TASK REQUIREMENTS = Filter the data below, keeping every line that contains the string "Verify". Treat the match as case-sensitive.

[Saved entries]

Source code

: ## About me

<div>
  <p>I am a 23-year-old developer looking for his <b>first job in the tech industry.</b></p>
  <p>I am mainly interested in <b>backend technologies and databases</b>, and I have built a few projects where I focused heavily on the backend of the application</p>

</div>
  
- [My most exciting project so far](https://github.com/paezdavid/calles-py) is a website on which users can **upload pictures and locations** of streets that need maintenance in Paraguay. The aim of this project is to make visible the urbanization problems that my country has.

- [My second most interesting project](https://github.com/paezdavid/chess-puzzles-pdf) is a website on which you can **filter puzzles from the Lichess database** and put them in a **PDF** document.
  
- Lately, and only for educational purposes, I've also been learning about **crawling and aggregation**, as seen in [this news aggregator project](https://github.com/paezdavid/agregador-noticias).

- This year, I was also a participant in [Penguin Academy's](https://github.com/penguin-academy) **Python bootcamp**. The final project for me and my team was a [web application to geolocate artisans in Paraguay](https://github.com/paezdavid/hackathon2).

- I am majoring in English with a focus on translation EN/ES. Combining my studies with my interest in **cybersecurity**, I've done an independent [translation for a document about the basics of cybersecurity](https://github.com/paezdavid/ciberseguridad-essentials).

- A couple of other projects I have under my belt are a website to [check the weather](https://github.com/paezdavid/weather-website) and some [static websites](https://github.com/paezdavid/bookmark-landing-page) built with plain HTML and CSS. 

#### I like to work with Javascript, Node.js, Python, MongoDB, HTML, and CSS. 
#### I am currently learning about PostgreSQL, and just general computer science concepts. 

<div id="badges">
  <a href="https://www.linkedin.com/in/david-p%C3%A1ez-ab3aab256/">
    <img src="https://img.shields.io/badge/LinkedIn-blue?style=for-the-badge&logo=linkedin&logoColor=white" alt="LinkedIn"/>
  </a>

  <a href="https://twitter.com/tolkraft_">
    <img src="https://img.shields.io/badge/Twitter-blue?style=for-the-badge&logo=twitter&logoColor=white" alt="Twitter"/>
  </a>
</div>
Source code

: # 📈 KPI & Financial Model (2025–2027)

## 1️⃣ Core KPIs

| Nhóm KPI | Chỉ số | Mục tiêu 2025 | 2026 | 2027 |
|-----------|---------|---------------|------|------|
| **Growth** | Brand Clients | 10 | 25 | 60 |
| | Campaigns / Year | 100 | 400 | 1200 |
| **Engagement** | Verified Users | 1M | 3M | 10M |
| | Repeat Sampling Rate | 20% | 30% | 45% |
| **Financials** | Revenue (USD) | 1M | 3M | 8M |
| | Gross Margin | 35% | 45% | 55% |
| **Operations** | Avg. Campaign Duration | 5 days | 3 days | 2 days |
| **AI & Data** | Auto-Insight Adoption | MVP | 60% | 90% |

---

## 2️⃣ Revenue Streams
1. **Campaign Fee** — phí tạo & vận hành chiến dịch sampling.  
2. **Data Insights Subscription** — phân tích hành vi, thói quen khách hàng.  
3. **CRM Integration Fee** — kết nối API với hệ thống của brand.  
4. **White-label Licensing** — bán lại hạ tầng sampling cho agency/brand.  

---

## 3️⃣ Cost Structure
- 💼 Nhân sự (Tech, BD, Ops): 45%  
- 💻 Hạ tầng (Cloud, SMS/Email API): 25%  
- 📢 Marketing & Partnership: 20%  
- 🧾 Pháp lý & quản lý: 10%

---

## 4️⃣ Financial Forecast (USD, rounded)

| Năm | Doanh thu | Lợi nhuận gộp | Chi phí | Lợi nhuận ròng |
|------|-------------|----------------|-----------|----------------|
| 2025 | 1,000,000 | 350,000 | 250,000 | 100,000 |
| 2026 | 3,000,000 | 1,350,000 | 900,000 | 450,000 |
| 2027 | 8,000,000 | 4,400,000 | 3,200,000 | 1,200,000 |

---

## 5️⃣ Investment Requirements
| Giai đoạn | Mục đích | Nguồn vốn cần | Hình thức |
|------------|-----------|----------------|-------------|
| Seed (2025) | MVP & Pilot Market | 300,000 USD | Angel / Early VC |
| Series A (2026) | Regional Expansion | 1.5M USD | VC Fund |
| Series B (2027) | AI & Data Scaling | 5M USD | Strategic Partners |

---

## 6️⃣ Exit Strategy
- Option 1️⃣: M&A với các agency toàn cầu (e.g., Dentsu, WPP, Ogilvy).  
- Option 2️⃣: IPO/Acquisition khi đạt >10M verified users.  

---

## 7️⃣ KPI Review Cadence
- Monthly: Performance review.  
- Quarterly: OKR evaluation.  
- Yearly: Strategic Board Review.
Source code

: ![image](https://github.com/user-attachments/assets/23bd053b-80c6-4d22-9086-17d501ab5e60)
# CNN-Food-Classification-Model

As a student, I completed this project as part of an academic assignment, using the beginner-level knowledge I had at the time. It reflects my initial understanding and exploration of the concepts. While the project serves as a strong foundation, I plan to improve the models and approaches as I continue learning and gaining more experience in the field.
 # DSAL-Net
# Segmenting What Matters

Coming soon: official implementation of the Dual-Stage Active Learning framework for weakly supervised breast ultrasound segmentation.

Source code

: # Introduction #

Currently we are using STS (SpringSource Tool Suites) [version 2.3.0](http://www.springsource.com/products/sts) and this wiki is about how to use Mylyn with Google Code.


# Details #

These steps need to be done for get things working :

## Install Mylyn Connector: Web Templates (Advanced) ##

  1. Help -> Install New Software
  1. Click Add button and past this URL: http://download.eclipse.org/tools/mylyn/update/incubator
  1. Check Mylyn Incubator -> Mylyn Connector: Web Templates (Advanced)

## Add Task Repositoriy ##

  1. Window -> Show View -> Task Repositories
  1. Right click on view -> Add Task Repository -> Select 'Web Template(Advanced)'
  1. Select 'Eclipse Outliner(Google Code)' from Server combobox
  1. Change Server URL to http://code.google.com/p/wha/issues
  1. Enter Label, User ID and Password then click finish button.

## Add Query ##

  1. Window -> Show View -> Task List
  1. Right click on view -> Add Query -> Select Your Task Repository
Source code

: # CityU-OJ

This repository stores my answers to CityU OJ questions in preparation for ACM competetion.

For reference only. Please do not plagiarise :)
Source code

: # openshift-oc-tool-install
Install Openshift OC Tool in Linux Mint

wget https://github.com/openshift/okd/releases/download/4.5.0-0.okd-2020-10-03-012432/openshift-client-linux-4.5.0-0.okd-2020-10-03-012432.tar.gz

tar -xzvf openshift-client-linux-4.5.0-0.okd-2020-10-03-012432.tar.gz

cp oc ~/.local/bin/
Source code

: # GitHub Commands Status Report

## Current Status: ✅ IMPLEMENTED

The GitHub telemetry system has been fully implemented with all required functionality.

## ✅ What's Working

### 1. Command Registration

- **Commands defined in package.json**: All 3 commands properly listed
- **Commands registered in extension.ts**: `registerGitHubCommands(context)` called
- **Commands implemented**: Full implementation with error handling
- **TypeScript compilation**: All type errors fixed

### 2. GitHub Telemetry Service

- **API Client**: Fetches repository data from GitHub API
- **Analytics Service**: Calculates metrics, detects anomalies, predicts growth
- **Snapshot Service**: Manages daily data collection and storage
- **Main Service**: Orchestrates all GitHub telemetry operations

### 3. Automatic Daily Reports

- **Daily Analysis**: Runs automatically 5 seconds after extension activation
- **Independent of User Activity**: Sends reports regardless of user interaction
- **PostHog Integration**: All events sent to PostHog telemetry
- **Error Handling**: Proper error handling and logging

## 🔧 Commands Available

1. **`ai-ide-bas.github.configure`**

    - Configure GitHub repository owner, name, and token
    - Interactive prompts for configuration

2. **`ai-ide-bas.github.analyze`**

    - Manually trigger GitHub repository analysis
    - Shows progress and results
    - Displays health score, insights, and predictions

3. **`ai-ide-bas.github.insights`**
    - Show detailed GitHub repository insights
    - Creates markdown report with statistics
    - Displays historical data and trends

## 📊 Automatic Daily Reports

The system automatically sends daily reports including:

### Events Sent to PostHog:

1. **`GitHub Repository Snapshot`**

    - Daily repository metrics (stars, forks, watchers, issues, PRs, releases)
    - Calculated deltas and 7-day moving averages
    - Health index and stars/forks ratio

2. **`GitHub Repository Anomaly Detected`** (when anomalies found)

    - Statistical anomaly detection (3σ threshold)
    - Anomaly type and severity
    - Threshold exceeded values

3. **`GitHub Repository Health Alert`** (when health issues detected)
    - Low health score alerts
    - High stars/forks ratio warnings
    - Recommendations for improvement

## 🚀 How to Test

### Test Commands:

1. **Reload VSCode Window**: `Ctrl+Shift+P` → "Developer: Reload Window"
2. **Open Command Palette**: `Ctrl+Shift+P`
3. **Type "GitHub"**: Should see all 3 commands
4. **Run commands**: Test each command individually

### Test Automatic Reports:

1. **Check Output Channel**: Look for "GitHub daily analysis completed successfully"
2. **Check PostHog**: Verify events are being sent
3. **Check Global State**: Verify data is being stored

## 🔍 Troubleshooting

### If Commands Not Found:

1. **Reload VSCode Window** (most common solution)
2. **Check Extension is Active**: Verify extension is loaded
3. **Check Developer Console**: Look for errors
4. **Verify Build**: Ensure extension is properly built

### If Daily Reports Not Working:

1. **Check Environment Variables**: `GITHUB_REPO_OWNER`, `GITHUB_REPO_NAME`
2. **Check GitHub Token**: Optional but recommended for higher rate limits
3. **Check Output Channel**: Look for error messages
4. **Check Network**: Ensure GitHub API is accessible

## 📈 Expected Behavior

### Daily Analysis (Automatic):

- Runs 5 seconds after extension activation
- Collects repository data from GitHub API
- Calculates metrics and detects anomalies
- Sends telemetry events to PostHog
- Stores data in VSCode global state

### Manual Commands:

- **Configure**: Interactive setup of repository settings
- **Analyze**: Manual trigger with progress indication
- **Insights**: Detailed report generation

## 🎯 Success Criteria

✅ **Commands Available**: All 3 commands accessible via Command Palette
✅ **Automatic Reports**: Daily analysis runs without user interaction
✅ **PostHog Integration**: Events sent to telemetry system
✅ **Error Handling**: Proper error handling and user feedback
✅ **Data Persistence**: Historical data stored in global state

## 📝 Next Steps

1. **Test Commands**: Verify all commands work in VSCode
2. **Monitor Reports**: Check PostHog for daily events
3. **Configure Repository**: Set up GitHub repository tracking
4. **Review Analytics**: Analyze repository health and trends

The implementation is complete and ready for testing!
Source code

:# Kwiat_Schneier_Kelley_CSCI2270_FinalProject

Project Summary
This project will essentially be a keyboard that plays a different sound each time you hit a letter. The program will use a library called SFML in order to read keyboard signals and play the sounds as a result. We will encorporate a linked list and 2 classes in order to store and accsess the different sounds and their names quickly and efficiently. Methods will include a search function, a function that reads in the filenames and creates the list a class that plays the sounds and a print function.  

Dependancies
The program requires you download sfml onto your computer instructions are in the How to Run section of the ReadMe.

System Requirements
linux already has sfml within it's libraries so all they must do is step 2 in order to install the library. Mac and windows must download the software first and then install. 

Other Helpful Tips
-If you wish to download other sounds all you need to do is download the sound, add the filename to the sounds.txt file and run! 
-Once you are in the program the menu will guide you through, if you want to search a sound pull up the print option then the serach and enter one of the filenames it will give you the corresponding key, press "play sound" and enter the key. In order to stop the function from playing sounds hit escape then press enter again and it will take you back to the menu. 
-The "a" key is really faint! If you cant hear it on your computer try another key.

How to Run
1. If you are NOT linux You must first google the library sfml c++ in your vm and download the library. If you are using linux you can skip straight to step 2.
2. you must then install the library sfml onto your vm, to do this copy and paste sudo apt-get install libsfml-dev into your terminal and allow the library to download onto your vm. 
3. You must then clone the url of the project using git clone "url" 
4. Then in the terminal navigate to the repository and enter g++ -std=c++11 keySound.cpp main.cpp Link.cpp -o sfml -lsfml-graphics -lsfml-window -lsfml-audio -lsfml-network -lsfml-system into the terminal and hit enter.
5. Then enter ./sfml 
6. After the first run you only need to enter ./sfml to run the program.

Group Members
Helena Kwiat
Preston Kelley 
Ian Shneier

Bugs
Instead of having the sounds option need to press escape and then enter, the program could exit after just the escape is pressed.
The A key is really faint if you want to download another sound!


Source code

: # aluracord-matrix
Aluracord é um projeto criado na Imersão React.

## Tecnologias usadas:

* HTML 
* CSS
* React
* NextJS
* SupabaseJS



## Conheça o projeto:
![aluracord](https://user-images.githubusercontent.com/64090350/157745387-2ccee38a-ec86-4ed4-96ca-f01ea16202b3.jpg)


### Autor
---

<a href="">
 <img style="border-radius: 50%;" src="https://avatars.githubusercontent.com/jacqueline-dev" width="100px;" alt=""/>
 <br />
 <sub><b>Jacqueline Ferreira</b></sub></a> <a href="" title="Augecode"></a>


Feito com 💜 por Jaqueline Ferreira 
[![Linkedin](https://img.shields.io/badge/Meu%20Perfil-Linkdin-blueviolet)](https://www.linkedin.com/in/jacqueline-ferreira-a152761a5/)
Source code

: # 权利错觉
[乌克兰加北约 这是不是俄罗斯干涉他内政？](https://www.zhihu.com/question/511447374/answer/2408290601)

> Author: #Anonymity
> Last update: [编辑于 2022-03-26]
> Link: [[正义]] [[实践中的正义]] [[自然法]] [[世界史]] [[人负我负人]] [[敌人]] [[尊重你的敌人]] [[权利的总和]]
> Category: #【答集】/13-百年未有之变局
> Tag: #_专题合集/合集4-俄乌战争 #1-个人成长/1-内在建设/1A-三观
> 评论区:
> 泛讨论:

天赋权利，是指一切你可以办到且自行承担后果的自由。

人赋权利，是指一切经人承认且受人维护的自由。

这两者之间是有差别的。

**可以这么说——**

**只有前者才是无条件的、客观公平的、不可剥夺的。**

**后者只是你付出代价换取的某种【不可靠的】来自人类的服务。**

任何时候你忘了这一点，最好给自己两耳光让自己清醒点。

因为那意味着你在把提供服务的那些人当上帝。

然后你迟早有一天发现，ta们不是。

RESULT BELOW =
2. **Check PostHog**: Verify events are being sent
3. **Check Global State**: Verify data is being stored
2. **Check Extension is Active**: Verify extension is loaded
4. **Verify Build**: Ensure extension is properly built
1. **Test Commands**: Verify all commands work in VSCode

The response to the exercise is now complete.